■ Stated exercise a ■
Rewrite the labeled living-thing entries with "common name" changed to "vernacular name" and everything else kept the same. Omit the pictures.
──────── Given text ────────
6. The method according to claim 5, characterized in that the numerical control system of said machine tool is configured to alert the operator and/or to activate a system for damping the vibrations and/or for stopping the operation of the machine tool should the software based on at least one artificial intelligence algorithm be unable to limit the amplitude or the frequency of the vibrations to within certain threshold values.

7. The method according to claim 1, characterized in that the operating parameters comprise the torque applied to the rotating spindle and/or the number of revolutions of the rotating spindle and/or the peripheral speed of the at least one machining tool and/or the speed of advancing movement of the movement means and/or the position and/or the orientation of the at least one tool and/or the depth of machining and/or the width of the machining performed by the at least one machining tool with respect to the external surface of the article and/or the machining zone covered by the machining tool.

8. The method according to claim 1, characterized in that said predetermined operating conditions comprise the type of the at least one machining tool and/or the type of material of the articles and/or the type of machining to be carried out on the articles and/or the shapes and sizes of the articles.

9. The method according to claim 1, characterized in that said software based on at least one artificial intelligence algorithm is configured to adjust the operating parameters of a work program on the basis of said optimized reference values, said work program being intended to be loaded into the numerical control system of the machine tool and being obtained by means of CAM software from a solid model of the article to be machined.

10. The method according to claim 1, characterized in that said step (ii) of detecting and collecting the values is performed during said step (i) for carrying out the test machining operations and/or during said step (iv) of carrying out one or more machining operations on the article.
────────
■ Stated exercise b ■
Translate this sentence from the machining claims into Spanish: "The method according to claim 1, characterized in that said predetermined operating conditions comprise the type of the at least one machining tool and/or the type of material of the articles and/or the type of machining to be carried out on the articles and/or the shapes and sizes of the articles."
──────── Dataset records ────────
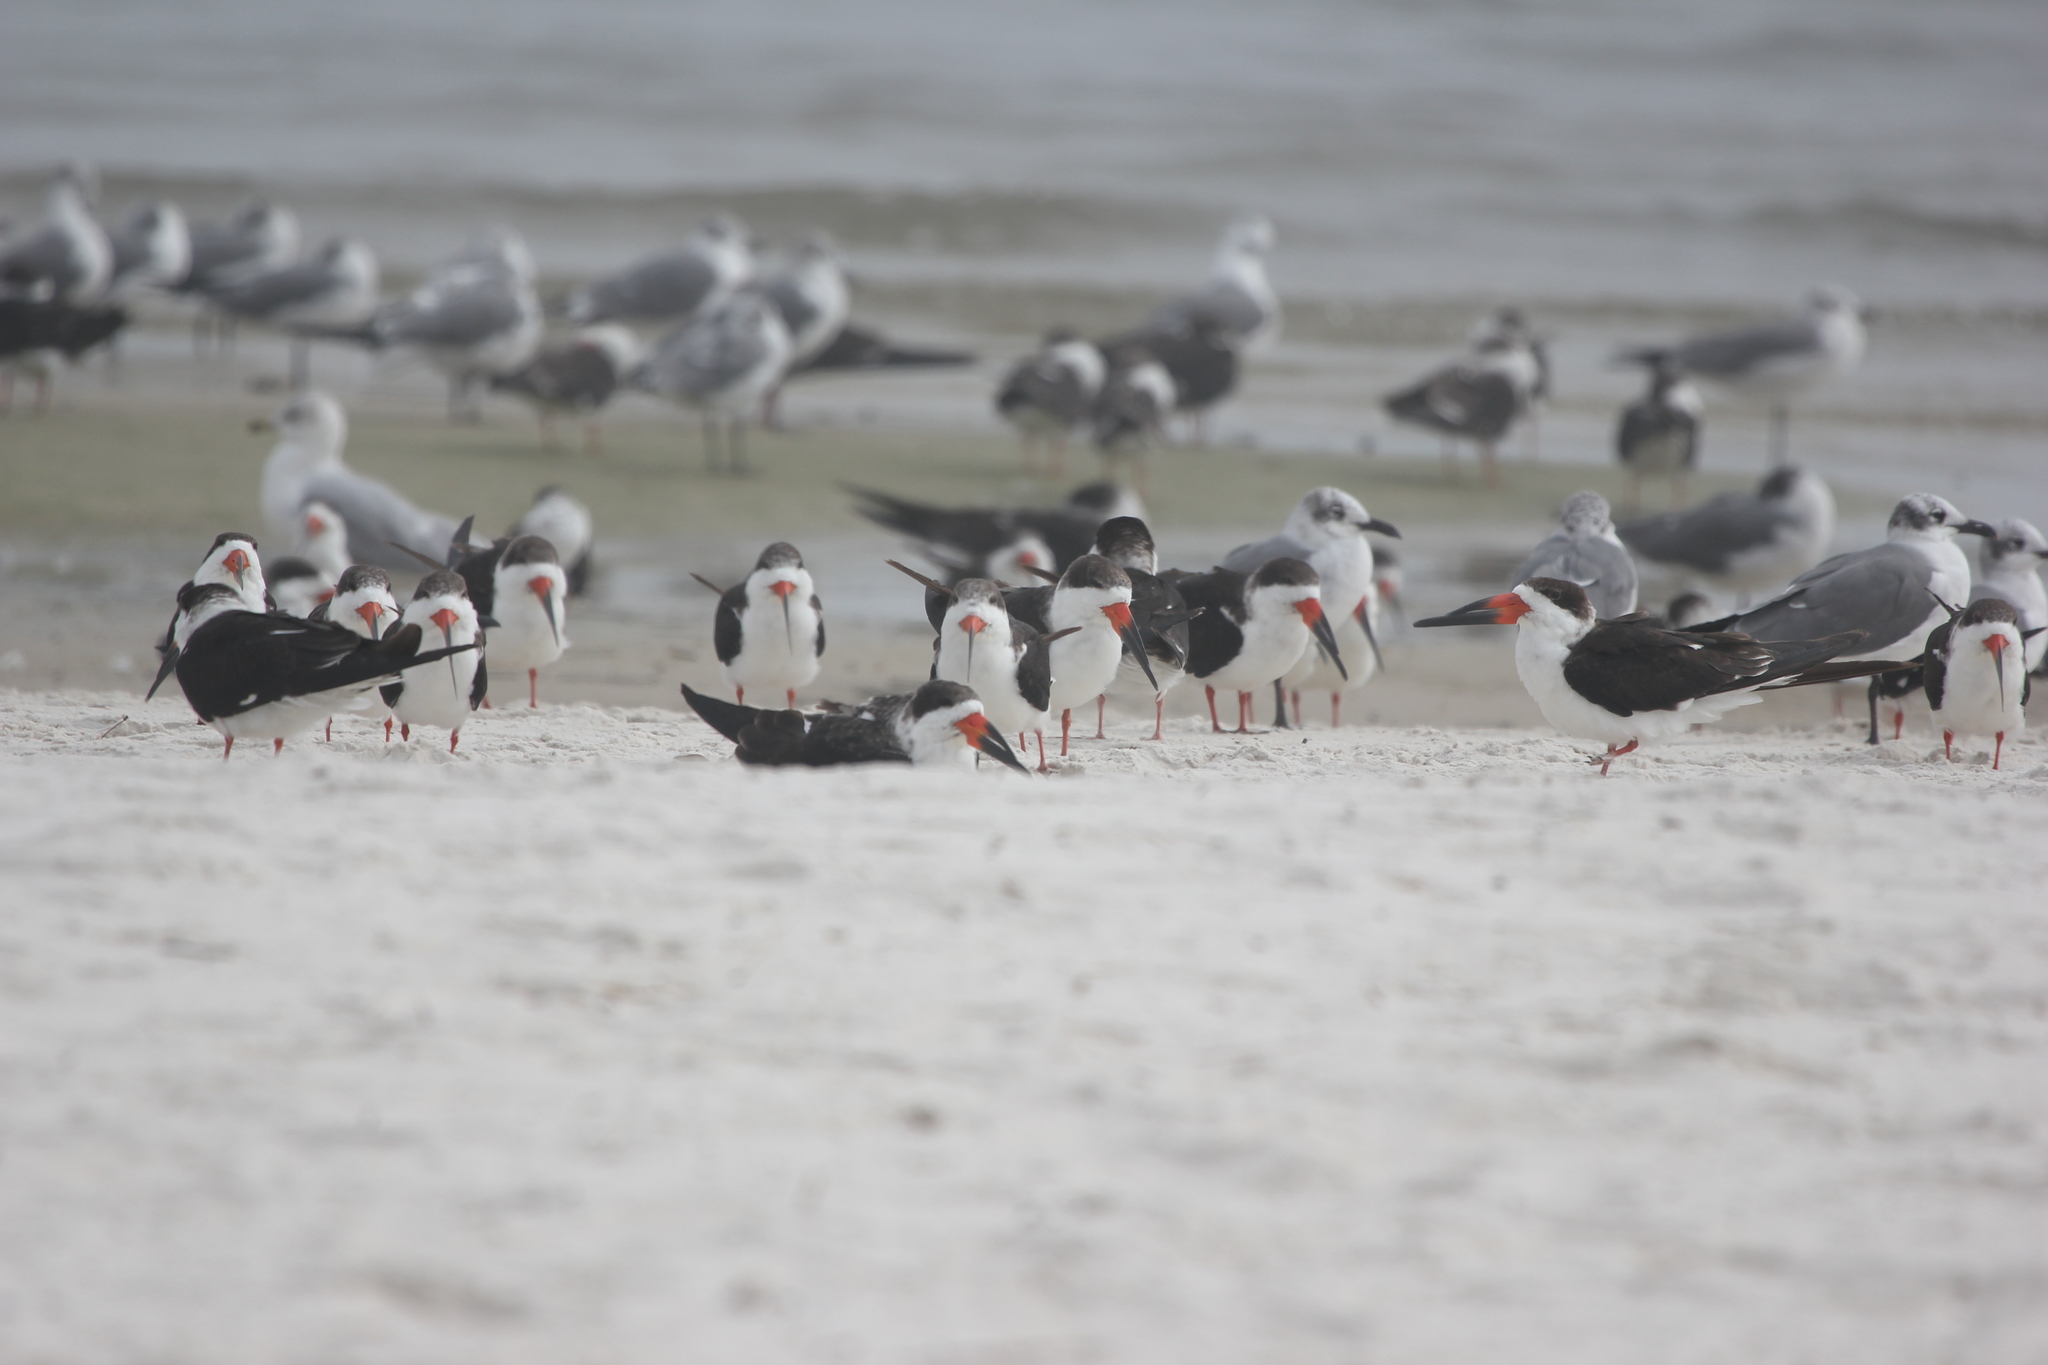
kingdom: Animalia
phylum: Chordata
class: Aves
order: Charadriiformes
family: Laridae
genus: Rynchops
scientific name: Rynchops niger
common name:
────────
■ Complete output a ■
kingdom: Animalia
phylum: Chordata
class: Aves
order: Charadriiformes
family: Laridae
genus: Rynchops
scientific name: Rynchops niger
vernacular name:

■ Complete output b ■
El método según la reivindicación 1, caracterizado por que dichas condiciones de funcionamiento predeterminadas comprenden el tipo de la al menos una herramienta de mecanizado y/o el tipo de material de los artículos y/o el tipo de mecanizado que se va a realizar en los artículos y/o las formas y tamaños de los artículos.